Just threw out the kids computer, and pulled all the fans out. They are 12v. You know where this is going?....anyone ever try it ??? No idea what the cfm. rate is or should be, just screwing around...also thinking the drain screw for coolant at the engine would be a good acess point for a thermostat. Close to the b:bigok:lock as you get.


----------



## wcs61 (Jun 7, 2011)

Not water proof!


----------



## Roboquad (Sep 8, 2009)

top of the snorkel....just wondering if anyone has tried it.... I don't take my bike swimming any more...:bigok:


----------



## NMKawierider (Apr 11, 2009)

Roboquad said:


> top of the snorkel....just wondering if anyone has tried it.... I don't take my bike swimming any more...:bigok:


I seen people do it for the belt intake but as for the airbox, no...and if it worked well, it would lean it out too much I would think.


----------



## Waddaman (Oct 3, 2010)

That may actually work... a small PSU fan would fit in a snorkel pretty tight. Id try it just for fun, it may actually help but may be to unreliable to rejet. If you have couplers just make a spare snorkel top and try it!


----------



## Roboquad (Sep 8, 2009)

that's what I was thinking, running a tad rich now. I would have thought that someone else tried this by now. down to 2 fans though. the third hit&cut my thumb and dropped it to the floor, broke the fins. too bad it was the best of the three.... as stated above just screwing around. how restrictive @ W.O.T. will it be...


----------



## gpinjason (Nov 10, 2009)

Someone asked this question before, but not sure if it was here... But my thoughts are that the fan would have to be variable speed depending on the engine rpm... I would think at a constant speed you would be forcing too much air into the Carbs at idle, and not enough at wot... 

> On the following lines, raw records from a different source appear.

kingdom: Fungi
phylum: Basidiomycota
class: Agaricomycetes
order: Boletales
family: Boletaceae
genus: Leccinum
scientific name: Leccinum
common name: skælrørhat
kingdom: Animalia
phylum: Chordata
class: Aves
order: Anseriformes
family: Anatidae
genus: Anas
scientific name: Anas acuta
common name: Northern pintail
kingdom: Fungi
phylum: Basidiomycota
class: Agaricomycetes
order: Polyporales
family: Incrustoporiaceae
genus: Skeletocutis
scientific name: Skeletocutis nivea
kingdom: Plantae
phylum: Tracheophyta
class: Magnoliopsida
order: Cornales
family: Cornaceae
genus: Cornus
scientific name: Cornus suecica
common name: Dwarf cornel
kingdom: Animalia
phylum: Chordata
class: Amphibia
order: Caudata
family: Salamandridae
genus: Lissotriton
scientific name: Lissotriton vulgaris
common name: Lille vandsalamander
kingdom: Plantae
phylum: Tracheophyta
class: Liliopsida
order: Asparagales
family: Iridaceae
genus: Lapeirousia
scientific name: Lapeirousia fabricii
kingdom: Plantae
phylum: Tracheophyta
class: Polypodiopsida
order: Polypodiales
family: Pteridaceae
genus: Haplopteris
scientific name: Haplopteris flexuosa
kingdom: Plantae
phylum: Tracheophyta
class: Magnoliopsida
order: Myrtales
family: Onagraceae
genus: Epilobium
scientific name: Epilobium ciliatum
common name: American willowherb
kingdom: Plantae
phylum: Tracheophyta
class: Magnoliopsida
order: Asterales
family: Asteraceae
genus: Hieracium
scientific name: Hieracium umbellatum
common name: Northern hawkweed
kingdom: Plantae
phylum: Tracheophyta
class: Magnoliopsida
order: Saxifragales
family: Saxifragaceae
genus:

Kind like a turbo charger or supercharger... It runs off the engine rpms.. 


Wasting time, one post at a time... Via Tapatalk for iPhone 4...


----------



## Roboquad (Sep 8, 2009)

I was also thinking this, but if the fan is so small (computer fan)the forced air from driving will increase the fan speed to some degree.
Man I should have paid better attention in physics.....
:rev1:


----------



## NMKawierider (Apr 11, 2009)

That little fan might become a restriction at higher RPMs.


----------



## Roboquad (Sep 8, 2009)

agreed^ wish I knew more about it....


----------



## JPs300 (Mar 23, 2011)

An electric fan could help make-up for an overly restrictive intake system, but that's about it. It's not going to provide any pressure through the carb, as a fan is not positive displacement. And yes, if it's too small it could become a restriction at higher rpm. 

You could try it and see if there's any noticable gains at lower throttle/rpm. If so, then you might consider stepping up your intake/snorkel plumbing to allow more flow.


----------



## blue beast (Feb 16, 2010)

maybe to the clutch..put one in the inlet side to force cool air in...just a thought


----------



## Roboquad (Sep 8, 2009)

yeah I pulled the snork's off 4now and have a 2.5 in, out of the box to the hood. it's wicked fast 0-40. the engine mods needed more air. still going flat at 58mph. guess ill save for V.F.J. like everyone else.... cured the rich gas smell at some start up's.


----------